=== BLOC DE TEXTE ===
Pourtant, comme nous l'avons découvert, une nouvelle version du "Projet Charbon" est élaborée dès le courant du mois de janvier 2016, dans laquelle il n'est plus question que d'"un accord de coopération" entre Madrid et Lens pour échanger des rapports de scouting (détection de joueurs), conseiller le staff technique et le recrutement "de joueurs clés". Pour Aguillo, les raisons de cette volte-face sont ailleurs. "Tout ça est arrivé au moment où l’Atlético avait eu une suspension de recrutement pour deux fenêtres de transferts (sanction de la FIFA pour avoir enfreint le règlement concernant les transferts internationaux de joueurs mineurs NDR). "On m’a dit : "on ne peut pas s’engager maintenant, il faut réfléchir"".
 

Dans une ébauche datée du 20 janvier 2016, c'est une société londonienne, Arbitrabantur Advisors Limited (AAL), qui est censée devenir l'actionnaire majoritaire du club. Selon les informations fournies par le registre du commerce britannique, il s'agit d'une structure dormante appartenant à Ignacio Aguillo, ce que confirme l'intéressé : "Au moment où l’Atlético ne savait pas s’ils allaient pouvoir participer à ce projet, je me suis mis à chercher d’autres possibles acquéreurs et pour faciliter la chose, dans la documentation, j’ai mis le nom de cette société qui est une société dormante. C’était juste pour faciliter la compréhension de la structure. Il n’a jamais été question que je reprenne le club.
 
Ce que nous avons découvert aussi, c'est qu'Ignacio Aguillo a transmis ce projet le 21 janvier 2016 à Luis Correia, neveu et bras droit du sulfureux Jorge Mendes, le célèbre agent de joueurs portugais, aussi influent que controversé.  "Ci-joint l’ébauche de l’accord qui sera signé pour l’acquisition", lui indiquait-il.
===
OBJECTIF: Reprenez le texte sur le « Projet Charbon » juste après sa dernière phrase. La liste n'intervient pas dans cet exercice.
=== DONNÉES AFFICHÉES ===
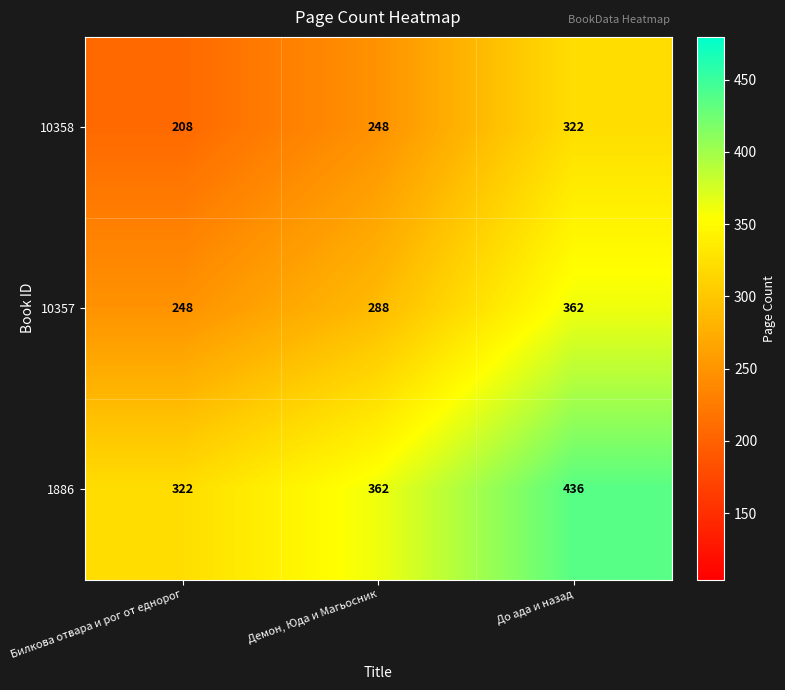

What is the spread (max minus min) of values at Демон, Юда и Магьосник?

114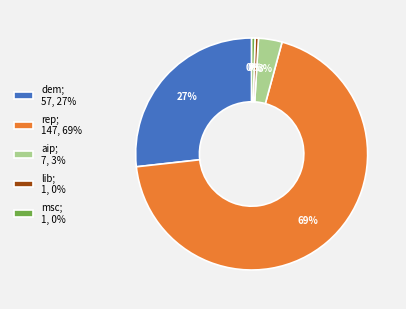

To the nearest percent, what percentage of the pie is aip; 7, 3%?

3%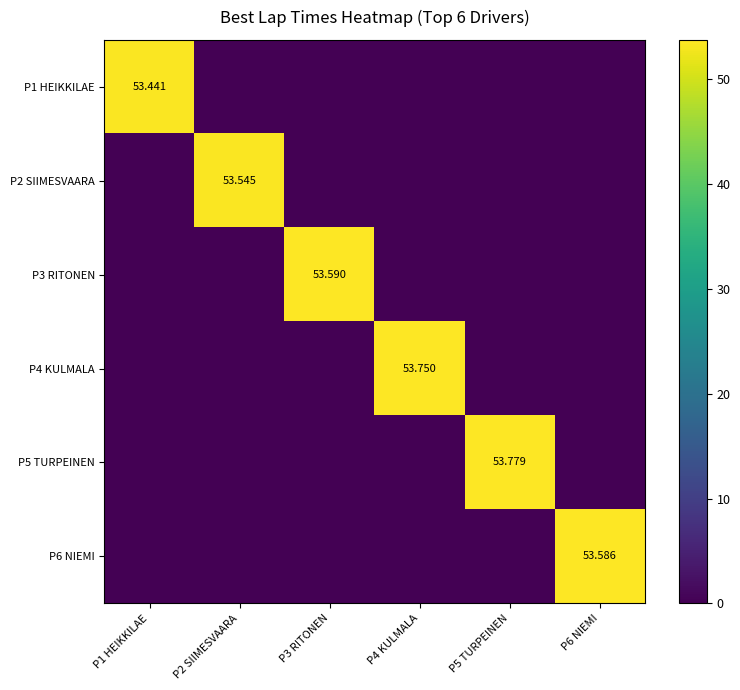

How many values in P6 NIEMI are above zero?

1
===
ZONE DE RÉPONSE:
L'Espagnol reconnaît aujourd'hui avoir contacté Jorge Mendes dans le cadre de la reprise du RC Lens. "J’ai discuté avec lui et je lui ai dit : "je comprends que tu as un groupe chinois qui cherche à investir dans le milieu du foot, est-ce qu’il pourrait être intéressé par ça ?". S'agissait-il du groupe Fosun, aujourd'hui propriétaire du club anglais de Wolverhampton et d'une part minoritaire au sein de Gestifute, la société de Mendes ? "Il ne me l’a jamais dit mais je crois que c’était le cas. Il n’a pas donné de suite et on a très rapidement abandonné cette piste". Ignacio Aguillo tentera de nouveau d'attirer des investisseurs chinois à Lens, comme nous le verrons plus tard.   

Dans ce projet "Arbitrabantur", la société acquéreuse doit verser 2 millions d'euros à RCL Holding, avant le 29 février 2016, pour obtenir 51% du club, avec là encore un bonus de 2 millions en cas de remontée immédiate en Ligue 1. L'exécution du contrat est cette fois soumise à plusieurs conditions préalables, notamment un accord sur "la rémunération (des) fonctions de Président et Directeur général" de Gervais Martel, dont la signature est indispensable à tout accord. L'ébauche stipule aussi qu'il sera nommé président du board et président directeur général "pour une période minimum de quatre ans".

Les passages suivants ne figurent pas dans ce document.